Weltpremiere in London, Zeit für eine Bilanz: Ein Blick auf das “Harry Potter“-Universum zum Finale der erfolgreichsten Filmserie aller Zeiten.

London. Als die Bücher um Harry Potter berühmt wurden, hieß es schnell, jetzt sei Brille tragen nicht mehr uncool, wenn ein bebrillter, schüchterner Elfjähriger Held der halben Weltbevölkerung ist. Nicht nur bebrillte Elfjährige waren dankbar. Jedenfalls strahlte die Welt der Zauberer weit in die Welt der normalen Menschen. 1997 begonnen, hat sich Harrys Ruhm seither rund um den Globus verbreitet, heute ist in London Weltpremiere des ersten Films (von zwei) nach dem letzten Buch, "Harry Potter und die Heiligtümer des Todes" (Filmstart in Deutschland 17.11.). Zeit für eine Bilanz. Man muss sich auch verabschieden können.

Das geht dahin

J. K. Rowling: Ihre Verdienste sind gewaltig. Sie hat die Romane für alle Altersklassen durchgesetzt, das Internet fürs Buch-Marketing genutzt, einen Kosmos kreiert und trotzdem die Oberhand behalten. So wurde sie zur reichsten Frau Großbritanniens neben der Queen. Aber mit Potter ist Schluss. Sie erscheint nun wie ihre eigene Nachlassverwalterin. Sie bekommt Doktorhüte und tritt bei Charity-Events auf. Was immer Rowling machen wird: Die Autorin muss großenteils in Vergessenheit geraten, das ist ihre historische Größe.

Der Zauberer: Potter-Verächter haben es schon immer gewusst. Alte Männer mit langen weißen Haaren, die in der Luft herumfuchteln, wirken albern. Ebenso die schwarzen Spitzhüte der Hexen. Hinweg. Hinfort. Der Magier als Held hat ausgedient. Alles Fantasyquatsch für Krisengebeutelte. Heute gehen Optimismus und Hoffnung um. Dumbledore, McGonagall, Potter und seine Freunde, auch Gandalf der Graue, sie alle haben vorerst ausgedient.

IHRE AUFGABEN:
**1.** Beantworten Sie anhand des Textes über Harry Potter folgende Fragen:
(a) In welchem Jahr begann laut dem Text Harrys Ruhm?
(b) Neben wem gilt J. K. Rowling als reichste Frau Großbritanniens?
(c) An welchem Datum startet der Film in Deutschland?
**2.** Schreiben Sie den Text über Harry Potter im Anschluss an seinen letzten Satz weiter.
Die Einträge spielen hierfür keine Rolle.

MATERIAL:
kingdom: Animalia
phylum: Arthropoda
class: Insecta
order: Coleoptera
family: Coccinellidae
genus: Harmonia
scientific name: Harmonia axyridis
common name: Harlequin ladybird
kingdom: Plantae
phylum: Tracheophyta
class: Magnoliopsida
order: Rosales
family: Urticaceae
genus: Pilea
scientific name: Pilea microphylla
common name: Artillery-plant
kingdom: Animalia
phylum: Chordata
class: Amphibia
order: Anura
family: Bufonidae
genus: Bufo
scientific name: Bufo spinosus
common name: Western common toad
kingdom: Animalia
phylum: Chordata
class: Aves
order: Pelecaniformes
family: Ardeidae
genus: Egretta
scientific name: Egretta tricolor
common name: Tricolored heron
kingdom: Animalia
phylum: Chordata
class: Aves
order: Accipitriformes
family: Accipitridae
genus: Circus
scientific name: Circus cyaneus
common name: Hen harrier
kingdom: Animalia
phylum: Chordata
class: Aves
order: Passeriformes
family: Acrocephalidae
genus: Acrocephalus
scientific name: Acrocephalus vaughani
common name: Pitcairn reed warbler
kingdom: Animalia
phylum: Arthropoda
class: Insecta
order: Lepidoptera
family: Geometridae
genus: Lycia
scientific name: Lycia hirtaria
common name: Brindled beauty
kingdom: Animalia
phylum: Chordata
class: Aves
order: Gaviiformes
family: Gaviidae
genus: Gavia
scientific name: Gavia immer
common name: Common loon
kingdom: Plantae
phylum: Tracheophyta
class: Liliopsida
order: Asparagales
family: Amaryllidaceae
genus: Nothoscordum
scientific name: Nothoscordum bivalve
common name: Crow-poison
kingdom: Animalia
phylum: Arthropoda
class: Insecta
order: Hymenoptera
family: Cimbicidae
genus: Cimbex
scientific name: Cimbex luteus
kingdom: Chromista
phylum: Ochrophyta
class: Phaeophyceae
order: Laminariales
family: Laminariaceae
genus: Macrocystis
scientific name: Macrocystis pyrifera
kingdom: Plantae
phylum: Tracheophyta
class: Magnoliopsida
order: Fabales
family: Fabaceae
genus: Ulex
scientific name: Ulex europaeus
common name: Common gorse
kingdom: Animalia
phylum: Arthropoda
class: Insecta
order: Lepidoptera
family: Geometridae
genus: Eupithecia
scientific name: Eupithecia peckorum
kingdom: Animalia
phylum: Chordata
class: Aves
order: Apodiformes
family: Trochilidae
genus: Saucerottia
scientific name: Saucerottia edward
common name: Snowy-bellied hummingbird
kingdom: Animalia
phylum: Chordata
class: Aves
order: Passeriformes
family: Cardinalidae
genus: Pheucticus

LÖSUNGEN:
**1.**
(a) 1997
(b) Neben der Queen
(c) Am 17.11.

**2.**
Rupert Grint: Ihm ist nicht zu helfen. Der 22-Jährige bleibt an der Rolle von Harrys bestem Freund Ronald Weasley hängen. Sein Hundeblick nervt. Die Tumbheit. Der Schluffi-Gang. Unwahrscheinlich, dass schauspielerische Qualitäten ihn zu neuen Aufgaben führen. Zuletzt erklärt Grint, er wolle neue Sachen ausprobieren. Zudem sei er nun bereit für die Liebe. Naja.

Das bleibt

Internat: Dank Schloss Hogwarts hat der Internatsaufenthalt bei Schülern seinen Schrecken weitgehend verloren. Auch in Deutschland. Hierzulande waren Internate nie wohlgelitten. Nun träumt eine neue Generation von einer Schule, wo die Eltern fern sind und die Gemeinschaft groß. Die Erziehungsanstalt passt in die aktuelle Bildungsdebatte als ultimativer Karrierebeschleuniger. Hier werden Netzwerke gebildet und künftige Bürger geformt. Zu Schloss Hogwarts sei allerdings erwähnt, dass es dort saukalt sein muss. Nie ist von Heizungen die Rede, allenfalls von Feuern in Kaminen. Ist Hexerei im Spiel? Frieren Briten weniger? Internatszöglinge, seid gewarnt.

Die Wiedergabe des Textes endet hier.